MATERIAL FOR THIS EXERCISE
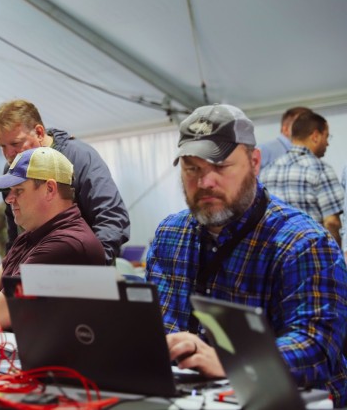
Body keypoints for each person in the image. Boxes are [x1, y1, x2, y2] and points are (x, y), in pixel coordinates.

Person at [146, 104, 347, 406]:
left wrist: (233, 363)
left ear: (254, 162)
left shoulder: (303, 243)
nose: (205, 182)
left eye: (221, 166)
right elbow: (159, 327)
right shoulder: (169, 235)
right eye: (192, 168)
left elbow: (316, 347)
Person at [0, 147, 105, 330]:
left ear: (50, 189)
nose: (9, 199)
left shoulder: (67, 244)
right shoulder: (31, 235)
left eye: (18, 190)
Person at [0, 99, 130, 265]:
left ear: (40, 133)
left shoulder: (80, 158)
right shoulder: (11, 169)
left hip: (84, 275)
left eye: (15, 143)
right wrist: (12, 270)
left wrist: (92, 266)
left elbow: (111, 216)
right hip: (35, 274)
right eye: (2, 146)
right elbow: (14, 230)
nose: (9, 154)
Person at [261, 111, 344, 247]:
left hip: (274, 254)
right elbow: (332, 222)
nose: (327, 143)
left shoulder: (266, 172)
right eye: (327, 136)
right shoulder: (320, 169)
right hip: (313, 254)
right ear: (316, 136)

ASSIGNED TASK
What are the lines above, starting at the one with "left ear: (254, 162)" and ending at the one with "right eye: (2, 146)"? Give them again exactly, and only them.

TASK RESULT
left ear: (254, 162)
left shoulder: (303, 243)
nose: (205, 182)
left eye: (221, 166)
right elbow: (159, 327)
right shoulder: (169, 235)
right eye: (192, 168)
left elbow: (316, 347)
Person at [0, 147, 105, 330]:
left ear: (50, 189)
nose: (9, 199)
left shoulder: (67, 244)
right shoulder: (31, 235)
left eye: (18, 190)
Person at [0, 99, 130, 265]:
left ear: (40, 133)
left shoulder: (80, 158)
right shoulder: (11, 169)
left hip: (84, 275)
left eye: (15, 143)
right wrist: (12, 270)
left wrist: (92, 266)
left elbow: (111, 216)
right hip: (35, 274)
right eye: (2, 146)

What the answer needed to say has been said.